‘See you on the other side’: Tracy Beatty’s final words before being executed for killing his mom 20 years ago
HUNTSVILLE, TEXAS: A man who was convicted of killing her mother 20 years ago, and burying her body in the house yard was executed on Wednesday, November 9 in a state penitentiary in Huntsville. Lawyers had argued that 61-year-old, Tracy Beatty had a history of mental illness and also appealed against execution which was turned down by the Supreme court.
Strapped to a gurney, Tracy also nicknamed as nicknamed the Walls Unit, received a lethal injection of pentobarbital, as per the New York Post. He was pronounced dead at 6.39 pm CT. But before he died, Beatty when asked by the warden if he had any final words, it choked him up and he began to sob.
Tracy Beatty was sentenced to death in August 2004 for the killing of his 62-year-old mother, Carolyn Click with whom he had a “volatile and combative relationship” and argued with her regularly at his East Texas home. After killing Click, Beatty then buried her body beside her mobile home in Whitehouse about 115 miles southeast of Dallas "before blowing her money on drugs and alcohol."

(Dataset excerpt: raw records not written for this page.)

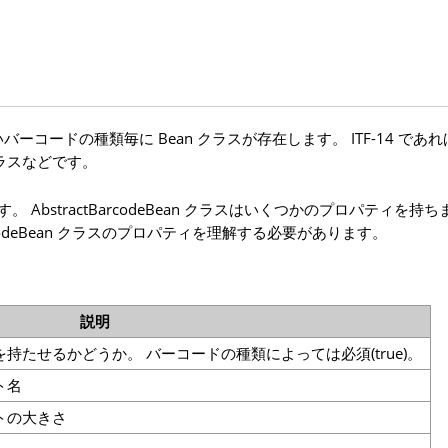
バーコードの種類毎に Bean クラスが存在します。 ITF-14 であれ
 クラスなどです。
 AbstractBarcodeBean クラスはいくつかのプロパティを持ち
rcodeBean クラスのプロパティを理解する必要があります。
説明
たせるかどうか。 バーコードの種類によっては必須(true)。
ト名
トの大きさ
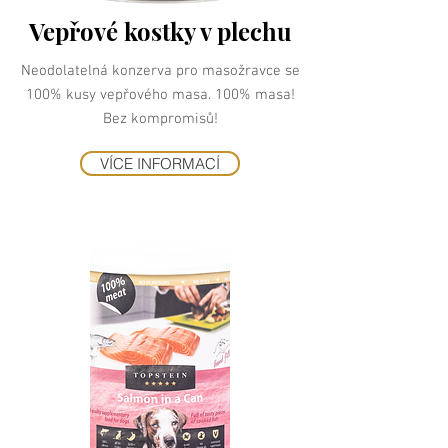
Vepřové kostky v plechu
Neodolatelná konzerva pro masožravce se
100% kusy vepřového masa. 100% masa!
Bez kompromisů!
VÍCE INFORMACÍ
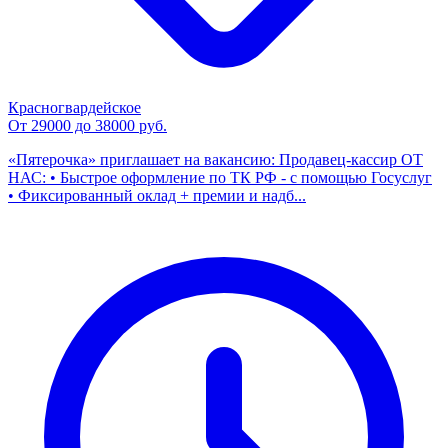
Красногвардейское
От 29000 до 38000 руб.
«Пятерочка» приглашает на вакансию: Продавец-кассир ОТ
НАС: • Быстрое оформление по ТК РФ - с помощью Госуслуг
• Фиксированный оклад + премии и надб...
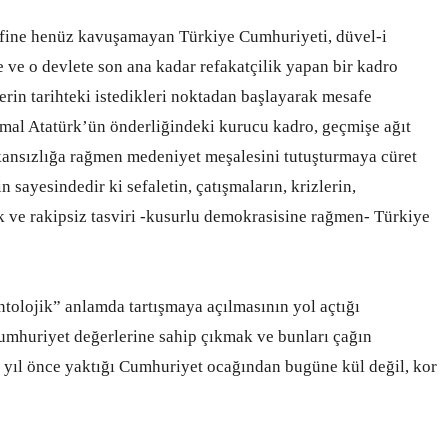
rifine henüz kavuşamayan Türkiye Cumhuriyeti, düvel-i
 ve o devlete son ana kadar refakatçilik yapan bir kadro
erin tarihteki istedikleri noktadan başlayarak mesafe
al Atatürk’ün önderliğindeki kurucu kadro, geçmişe ağıt
mkansızlığa rağmen medeniyet meşalesini tutuşturmaya cüret
n sayesindedir ki sefaletin, çatışmaların, krizlerin,
ak ve rakipsiz tasviri -kusurlu demokrasisine rağmen- Türkiye
ntolojik” anlamda tartışmaya açılmasının yol açtığı
umhuriyet değerlerine sahip çıkmak ve bunları çağın
00 yıl önce yaktığı Cumhuriyet ocağından bugüne kül değil, kor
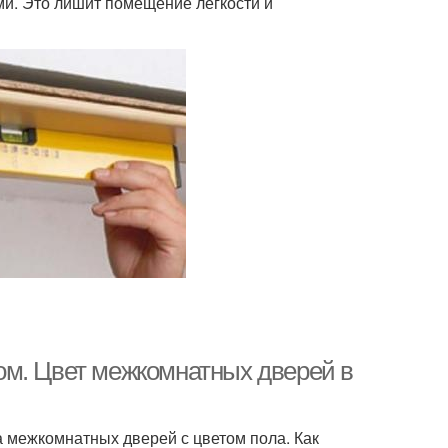
и. Это лишит помещение легкости и
ом. Цвет межкомнатных дверей в
а межкомнатных дверей с цветом пола. Как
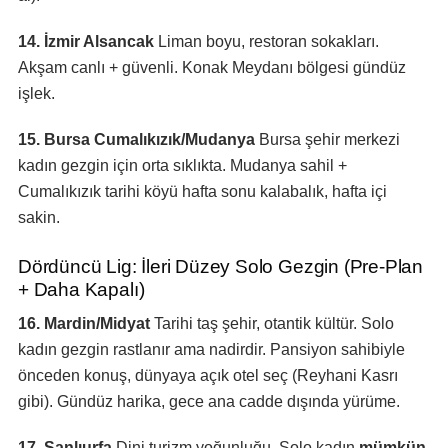
14. İzmir Alsancak
Liman boyu, restoran sokakları.
Akşam canlı + güvenli. Konak Meydanı bölgesi gündüz
işlek.
15. Bursa Cumalıkızık/Mudanya
Bursa şehir merkezi
kadın gezgin için orta sıklıkta. Mudanya sahil +
Cumalıkızık tarihi köyü hafta sonu kalabalık, hafta içi
sakin.
Dördüncü Lig: İleri Düzey Solo Gezgin (Pre-Plan
+ Daha Kapalı)
16. Mardin/Midyat
Tarihi taş şehir, otantik kültür. Solo
kadın gezgin rastlanır ama nadirdir. Pansiyon sahibiyle
önceden konuş, dünyaya açık otel seç (Reyhani Kasrı
gibi). Gündüz harika, gece ana cadde dışında yürüme.
17. Şanlıurfa
Dini turizm yoğunluğu. Solo kadın
mümkün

“I just want to thank …,” Beatty spoke his final words as his voice broke. Speaking to her wife who sat behind the glass in the viewing room, Beatty said, “I don’t want you to leave you, baby. See you when you get there. I love you.” Beatty, who had a long white beard and long gray-white hair then blew a kiss to her and then offered his gratitude to fellow death row inmates, naming several. “I love you, brothers,” he said. “See you on the other side.”
Click, who had spoken of assaults from Beatty in the neighborhood and had moved back a month before her death to mend their relationship. However, the pair began arguing daily, and Click asked him to move out at least twice, including just before she was killed, according to trial testimony, the report mentioned further.
In their petition to the courts to spare his life, Beatty’s legal team cited one expert’s opinion that the murderer was “clearly psychotic and has a complex paranoid delusional belief system” in which he thinks correctional officers torture him with their “menacing voices” via a device in his ear. The Supreme Court has not barred those with serious mental illness from the death penalty before, though it has prohibited the fatal sentence to the intellectually disabled.